O professor Mark Bellis, autor principal do estudo, comentou: "Sabemos que a infidelidade separa as famílias. Vinte por cento dos divórcios envolvem alegações de infidelidade por parte de um dos parceiros ou de ambos. Há, também, questões relativas à saúde mental do pai ou da pessoa que pensou ser pai, além da mulher e do filho".
"Cada vez mais pessoas vêm se submetendo a esses exames e correm o risco de receber informações fundamentais, sobre elas próprias ou sobre seus parentes mais próximos, para as quais não estão preparadas. Ainda não analisamos as conseqüências da revelação ou não dessas informações às partes interessadas", completou.
O impacto do exame de paternidade ficou claro durante o rompimento público entre o ex-secretário do Interior britânico David Blunkett e sua antiga namorada Kimberly Quinn, após ele pedir para ter contato com uma criança que era sua filha, fato revelado por exames de DNA.
Na Alemanha, três irmãos publicaram um livro neste ano após terem feito testes e provado serem filhos do aviador americano Charles Lindbergh (1902-74), que se notabilizou por ter feito o primeiro vôo solitário atravessando o Atlântico sem escalas.
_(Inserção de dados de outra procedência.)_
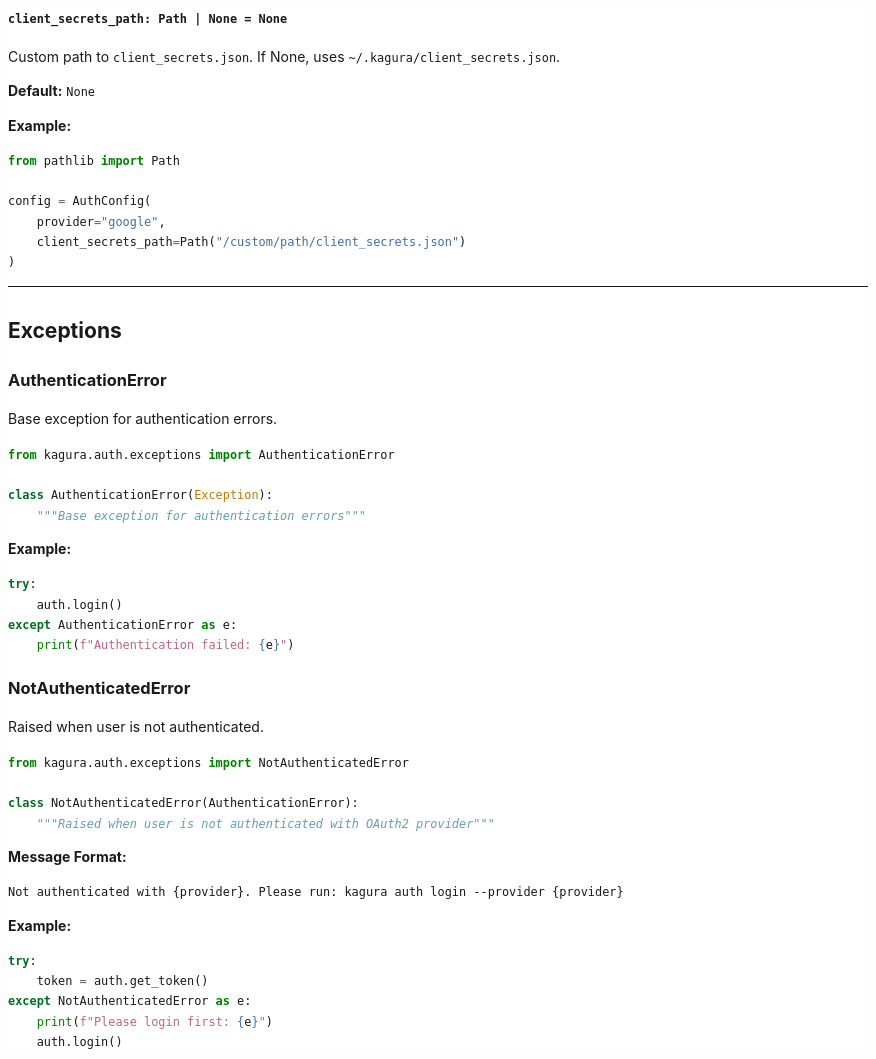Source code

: #### `client_secrets_path: Path | None = None`

Custom path to `client_secrets.json`. If None, uses `~/.kagura/client_secrets.json`.

**Default:** `None`

**Example:**
```python
from pathlib import Path

config = AuthConfig(
    provider="google",
    client_secrets_path=Path("/custom/path/client_secrets.json")
)
```

---

## Exceptions

### AuthenticationError

Base exception for authentication errors.

```python
from kagura.auth.exceptions import AuthenticationError

class AuthenticationError(Exception):
    """Base exception for authentication errors"""
```

**Example:**
```python
try:
    auth.login()
except AuthenticationError as e:
    print(f"Authentication failed: {e}")
```

### NotAuthenticatedError

Raised when user is not authenticated.

```python
from kagura.auth.exceptions import NotAuthenticatedError

class NotAuthenticatedError(AuthenticationError):
    """Raised when user is not authenticated with OAuth2 provider"""
```

**Message Format:**
```
Not authenticated with {provider}. Please run: kagura auth login --provider {provider}
```

**Example:**
```python
try:
    token = auth.get_token()
except NotAuthenticatedError as e:
    print(f"Please login first: {e}")
    auth.login()
```
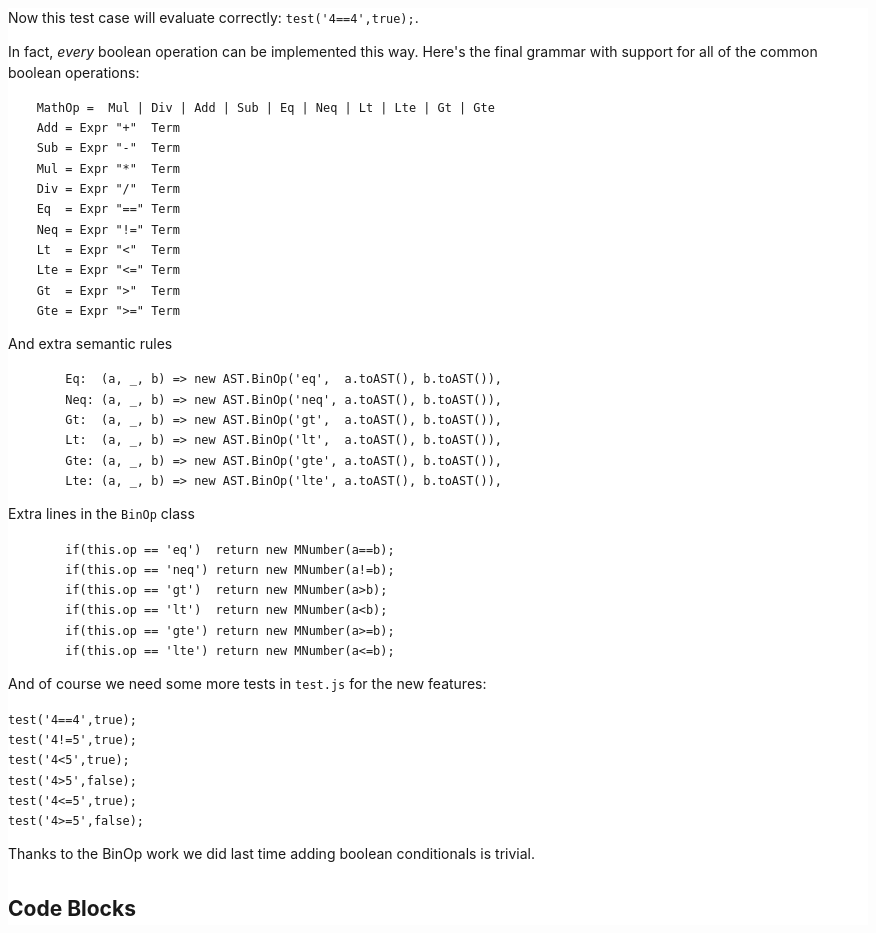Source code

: Now this test case will evaluate correctly: `test('4==4',true);`.  

In fact, *every* boolean operation can be implemented this way.  Here's the final grammar with support for all of the common boolean operations:

```
    MathOp =  Mul | Div | Add | Sub | Eq | Neq | Lt | Lte | Gt | Gte
    Add = Expr "+"  Term
    Sub = Expr "-"  Term
    Mul = Expr "*"  Term
    Div = Expr "/"  Term
    Eq  = Expr "==" Term
    Neq = Expr "!=" Term
    Lt  = Expr "<"  Term
    Lte = Expr "<=" Term
    Gt  = Expr ">"  Term
    Gte = Expr ">=" Term
```

And extra semantic rules

```
        Eq:  (a, _, b) => new AST.BinOp('eq',  a.toAST(), b.toAST()),
        Neq: (a, _, b) => new AST.BinOp('neq', a.toAST(), b.toAST()),
        Gt:  (a, _, b) => new AST.BinOp('gt',  a.toAST(), b.toAST()),
        Lt:  (a, _, b) => new AST.BinOp('lt',  a.toAST(), b.toAST()),
        Gte: (a, _, b) => new AST.BinOp('gte', a.toAST(), b.toAST()),
        Lte: (a, _, b) => new AST.BinOp('lte', a.toAST(), b.toAST()),
```

Extra lines in the `BinOp` class

```
        if(this.op == 'eq')  return new MNumber(a==b);
        if(this.op == 'neq') return new MNumber(a!=b);
        if(this.op == 'gt')  return new MNumber(a>b);
        if(this.op == 'lt')  return new MNumber(a<b);
        if(this.op == 'gte') return new MNumber(a>=b);
        if(this.op == 'lte') return new MNumber(a<=b);
```

And of course we need some more tests in `test.js` for the new features:

```
test('4==4',true);
test('4!=5',true);
test('4<5',true);
test('4>5',false);
test('4<=5',true);
test('4>=5',false);
```

Thanks to the BinOp work we did last time adding boolean conditionals is trivial.


## Code Blocks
Várias telenovelas britânicas, entre elas "Brookside", que se passa em Liverpool, incluem ou incluíram tramas relativas a disputas de paternidade, e a Comissão de Genética Humana expressou preocupação quando os resultados de exames de paternidade foram divulgados ao vivo no programa "Trisha", da ITV.
O teste de DNA pode ser feito com um fio de cabelo ou com esfregaços bucais. Pode ser realizado por agências comerciais, com material enviado pelo correio. Alguns países estudam a possibilidade de proibir o exame genético de crianças sem o consentimento de pai e mãe.

"Eu sabia"
Ian Gould provou que não era o pai do filho de sua antiga amante -após pagar pensão alimentícia por 13 anos. Ele foi citado num processo de paternidade na década de 1980, antes do surgimento dos exames de DNA. Seu grupo sanguíneo era o mesmo da criança, o que lhe dava 35% de chances de ser o pai.
Depois de Gould pagar 8 mil libras em pensões por um filho com o qual não tinha contato, em 1994 o CSA (órgão que faz a análise de pedidos de pensão alimentícia) exigiu que a pensão semanal que ele pagava fosse aumentada de 12 libras para 85 libras. Gould se recusou, alegando não ser o pai da criança. Um exame de DNA provou que ele e o garoto não tinham parentesco. O CSA lhe devolveu o dinheiro pago desde 1994, mas não o que ele gastou antes disso.
Gould disse: "Tinha a certeza íntima de que Craig não era meu filho. Em alguns momentos, tem sido de cortar o coração. Quando tinha 11 anos, ele bateu à nossa porta e disse que queria me conhecer. A mãe havia colocado na cabeça dele a idéia de que éramos pai e filho. O CSA simplesmente não queria me ouvir."